Oltre alle critiche alle liberalizzazioni annacquate del governo Monti, un filone a parte del Rossi-pensiero era ed è tuttora quello della mancanza di una politica industriale per il Paese, a cui potrebbe, difficilmente, puntare il neopremier Letta. Il tema era già stato affrontato negli scorsi anni da Rossi, come osservava il Foglio nel 2010, riportando dei passaggi di uno studio intitolato ‘L’economia italiana tra crisi e nuova globalizzazione’, curato da due economisti della Banca governata da Mario Draghi, appunto Rossi e Antonio Accetturo, e da Anna Giunta dell’Università Roma Tre. “’Una politica industriale serve purché non ricalchi quella discrezionale e dirigista degli anni Settanta, e si ispiri al modello tedesco non solo nelle relazioni sindacali ma anche come proiezione del sistema paese'”.

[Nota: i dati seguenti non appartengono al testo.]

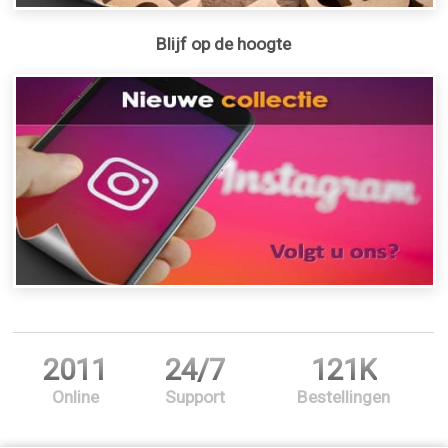
Blijf op de hoogte
2011
24/7
121K
Online
Support
Bestellingen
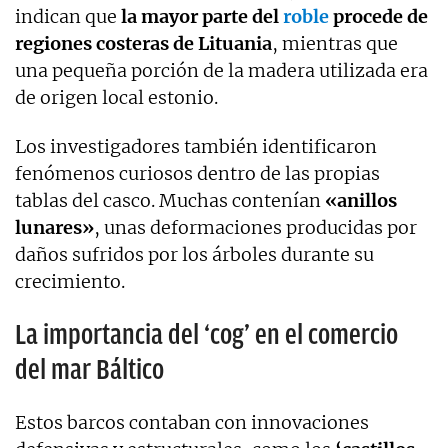
indican que
la mayor parte del
roble
procede de
regiones costeras de Lituania
, mientras que
una pequeña porción de la madera utilizada era
de origen local estonio.
Los investigadores también identificaron
fenómenos curiosos dentro de las propias
tablas del casco. Muchas contenían
«anillos
lunares»
, unas deformaciones producidas por
daños sufridos por los árboles durante su
crecimiento.
La importancia del ‘cog’ en el comercio
del mar Báltico
Estos barcos contaban con innovaciones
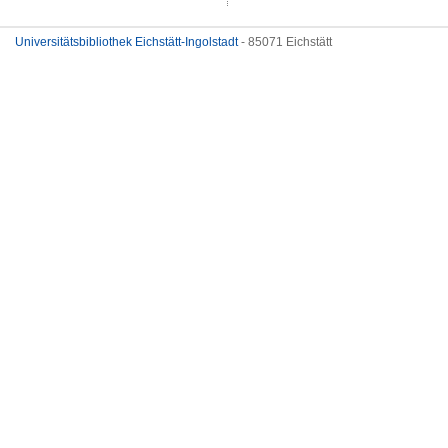
Universitätsbibliothek Eichstätt-Ingolstadt
- 85071 Eichstätt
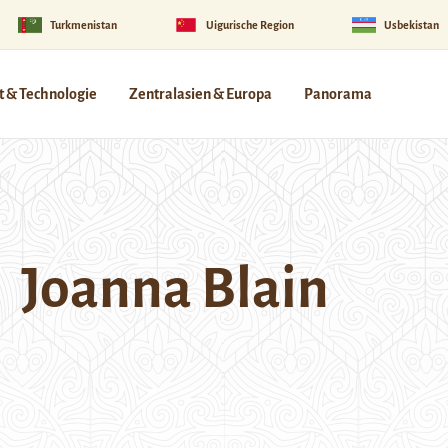
Turkmenistan
Uigurische Region
Usbekistan
 & Technologie
Zentralasien & Europa
Panorama
Joanna Blain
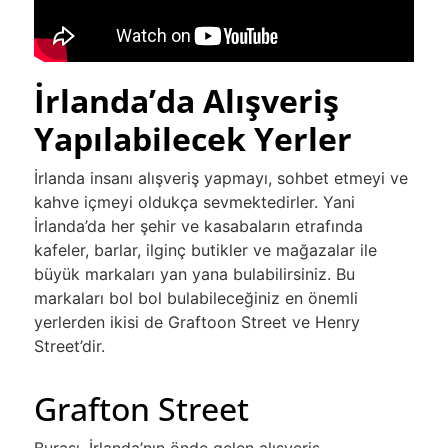
İrlanda’da Alışveriş
Yapılabilecek Yerler
İrlanda insanı alışveriş yapmayı, sohbet etmeyi ve
kahve içmeyi oldukça sevmektedirler. Yani
İrlanda’da her şehir ve kasabaların etrafında
kafeler, barlar, ilginç butikler ve mağazalar ile
büyük markaları yan yana bulabilirsiniz. Bu
markaları bol bol bulabileceğiniz en önemli
yerlerden ikisi de Graftoon Street ve Henry
Street’dir.
Grafton Street
Burası, İrlanda’nın önde gelen alışveriş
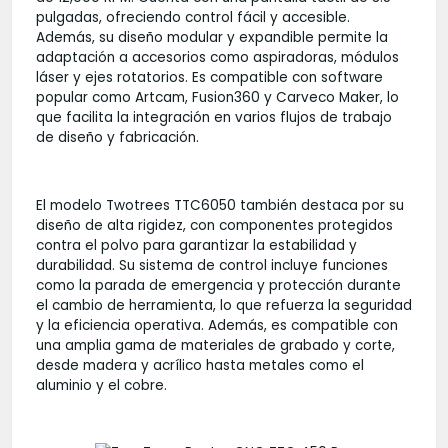
pulgadas, ofreciendo control fácil y accesible.
Además, su diseño modular y expandible permite la
adaptación a accesorios como aspiradoras, módulos
láser y ejes rotatorios. Es compatible con software
popular como Artcam, Fusion360 y Carveco Maker, lo
que facilita la integración en varios flujos de trabajo
de diseño y fabricación.
El modelo Twotrees TTC6050 también destaca por su
diseño de alta rigidez, con componentes protegidos
contra el polvo para garantizar la estabilidad y
durabilidad. Su sistema de control incluye funciones
como la parada de emergencia y protección durante
el cambio de herramienta, lo que refuerza la seguridad
y la eficiencia operativa. Además, es compatible con
una amplia gama de materiales de grabado y corte,
desde madera y acrílico hasta metales como el
aluminio y el cobre.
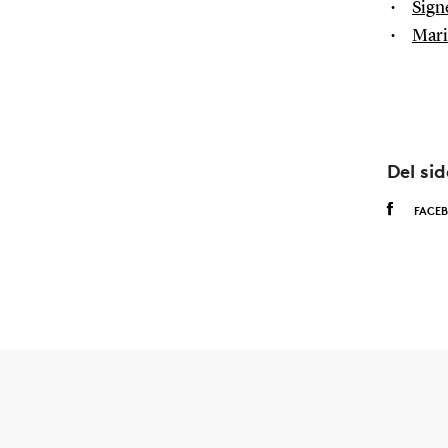
Sign
Mari
Del si
FACE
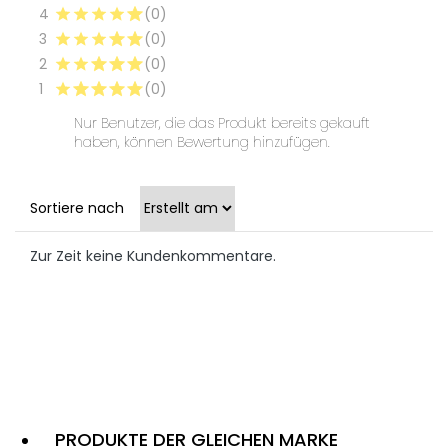
4
(0)
3
(0)
2
(0)
1
(0)
Nur Benutzer, die das Produkt bereits gekauft
haben, können Bewertung hinzufügen.
Sortiere nach
Zur Zeit keine Kundenkommentare.
PRODUKTE DER GLEICHEN MARKE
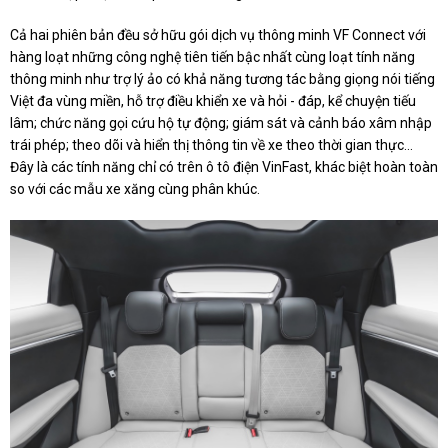
Cả hai phiên bản đều sở hữu gói dịch vụ thông minh VF Connect với
hàng loạt những công nghệ tiên tiến bậc nhất cùng loạt tính năng
thông minh như trợ lý ảo có khả năng tương tác bằng giọng nói tiếng
Việt đa vùng miền, hỗ trợ điều khiển xe và hỏi - đáp, kể chuyện tiếu
lâm; chức năng gọi cứu hộ tự động; giám sát và cảnh báo xâm nhập
trái phép; theo dõi và hiển thị thông tin về xe theo thời gian thực…
Đây là các tính năng chỉ có trên ô tô điện VinFast, khác biệt hoàn toàn
so với các mẫu xe xăng cùng phân khúc.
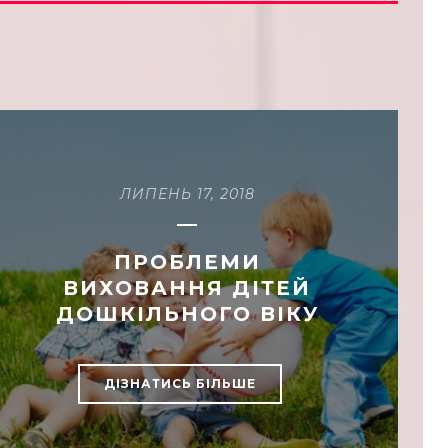
ЛИПЕНЬ 17, 2018
ПРОБЛЕМИ
ВИХОВАННЯ ДІТЕЙ
ДОШКІЛЬНОГО ВІКУ
ДІЗНАТИСЬ БІЛЬШЕ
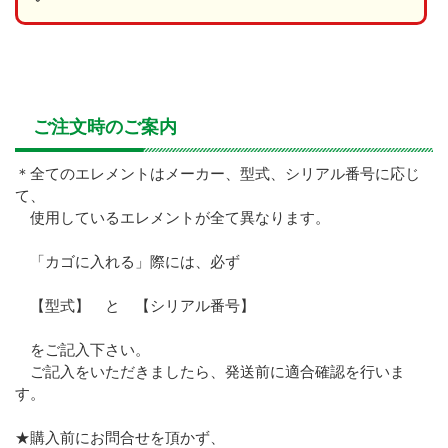
ご注文時のご案内
＊全てのエレメントはメーカー、型式、シリアル番号に応じ
て、
使用しているエレメントが全て異なります。
「カゴに入れる」際には、必ず
【型式】 と 【シリアル番号】
をご記入下さい。
ご記入をいただきましたら、発送前に適合確認を行いま
す。
★購入前にお問合せを頂かず、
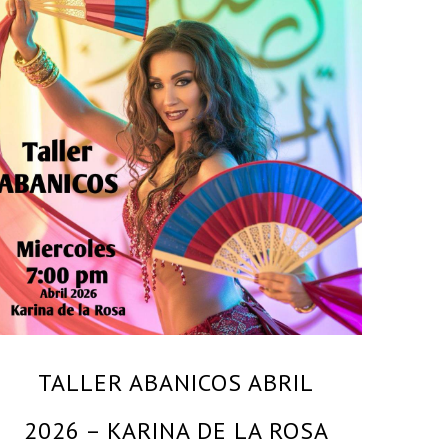
By
KARINA DE LA ROSA – MAESTRA Y BAILARINA
PROFESIONAL
TALLER ABANICOS ABRIL
2026 – KARINA DE LA ROSA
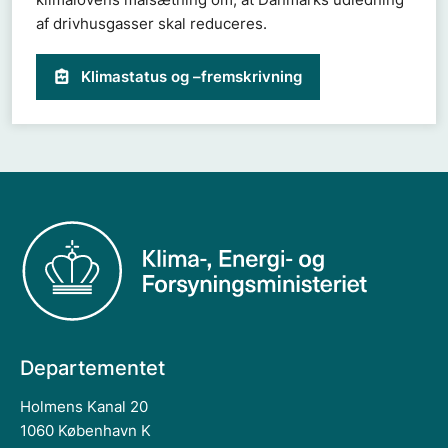
af drivhusgasser skal reduceres.
Klimastatus og –fremskrivning
Departementet
Holmens Kanal 20
1060 København K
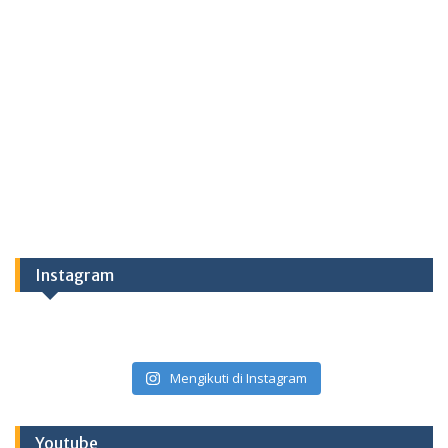
Instagram
Mengikuti di Instagram
Youtube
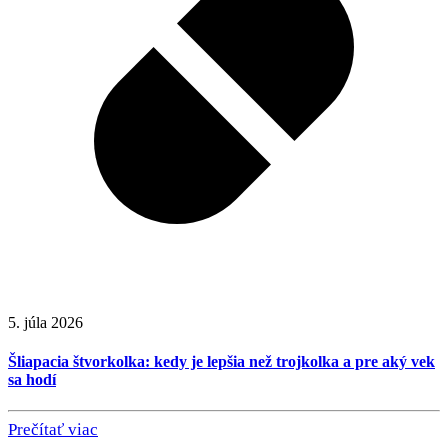
5. júla 2026
Šliapacia štvorkolka: kedy je lepšia než trojkolka a pre aký vek
sa hodí
Prečítať viac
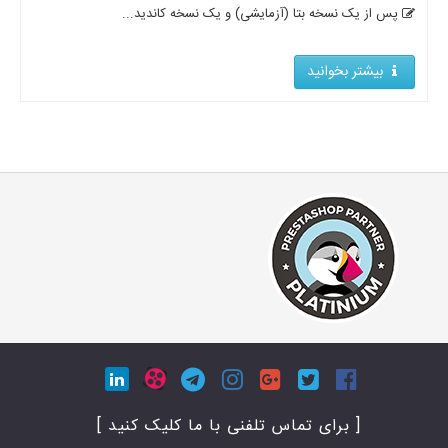
پس از یک نسخه بتا (آزمایشی) و یک نسخه کاندید...
بیشتر بخوانید
[ برای تماس تلفنی با ما کلیک کنید ]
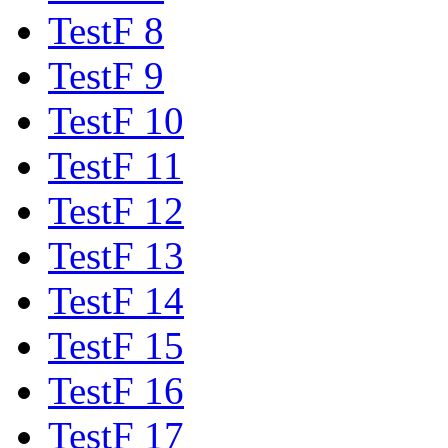
TestF 8
TestF 9
TestF 10
TestF 11
TestF 12
TestF 13
TestF 14
TestF 15
TestF 16
TestF 17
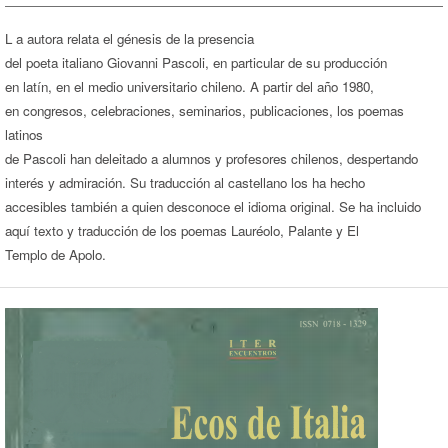
L a autora relata el génesis de la presencia
del poeta italiano Giovanni Pascoli, en particular de su producción
en latín, en el medio universitario chileno. A partir del año 1980,
en congresos, celebraciones, seminarios, publicaciones, los poemas
latinos
de Pascoli han deleitado a alumnos y profesores chilenos, despertando
interés y admiración. Su traducción al castellano los ha hecho
accesibles también a quien desconoce el idioma original. Se ha incluido
aquí texto y traducción de los poemas Lauréolo, Palante y El
Templo de Apolo.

Il contrasto con Tremonti sul ruolo della finanza

La critica a Tremonti di Rossi, come direttore del servizio studi di Bankitalia all’economia finanziaria, sottolineava Stefano Feltri sul Riformista nel 2008 riprendendo uno scoop del Foglio, si fondava su basi opposte a quelle del ministro dell’Economia Giulio Tremonti. “La finanza, scrive Rossi in un testo dal titolo ”Finanza, mercato e globalizzazione: un complotto contro il genere umano?”, non è ‘instrumentum diaboli’, stiamo assistendo non al fallimento del mercato, ma dello Stato”. “Il laissez faire predicato dagli ultraliberisti è un’ideologia o, per dirla con Luigi Einaudi, una posizione ‘religiosa’, perché, sostiene Rossi, ‘una delle conclusioni a cui sono giunti secoli di scienza economica è che il mercato deve essere regolato oppure non è mercato'”.

La necessità di una regolamentazione statale del mercato

“Lo Stato che non interviene – proseguiva Feltri – fa quindi in realtà una scelta, mantenendo regole inefficaci e mal applicate approva implicitamente il trasferimento di ricchezza da alcuni soggetti ad altri e quindi è almeno complice, se non responsabile, della crisi. La finanza e la globalizzazione non sono la ‘peste del secolo’ evocata da Tremonti, ma, secondo Rossi, ‘rappresentano semplicemente un’opportunità per gli individui, le società e le economie. Devono essere capite e governate, e non possono essere arrestate se non al costo di rassegnarsi a restare indietro e diventare marginali’”.

L’intervento statale in finanza secondo Visco

L’infatuazione per le capacità autoregolatrici dei mercati è un tema sottolineato di recente anche dal governatore di Bankitalia Visco. “La crisi – ha spiegato lo scorso marzo – è il capitalismo che l’ha prodotta ed è il capitalismo che la verrà ancora a cercare, dovesse ancora perdurare l’ondata di infatuazione nei riguardi delle capacità autoregolatrici dei mercati finanziari. La banca centrale – ha sottolineato – produce un bene impalpabile ma essenziale come la fiducia, di cui il capitalismo, basato com’è su una piramide di carta, quando non soltanto di poste elettroniche, ha un bisogno enorme”.

…e nell’economia reale

Lo Stato quindi, per entrambi, deve intervenire nel mondo della finanza come garante del rispetto delle regole, e quindi, del mantenimento dell’equità. Il divario teorico tra Visco e Rossi si sposta sul piano quantitativo e dell’economia reale. E a premere di più sull’azione statale è sicuramente il primo. “Mentre si cerca di uscire dall’attuale fase recessiva, occorre mettere in atto le iniziative più appropriate sui diversi piani dell’intervento pubblico per accrescere gli incentivi pubblici e provati e per investire nella scuola e nella formazione permanente”, spiegava Visco a fine 2011.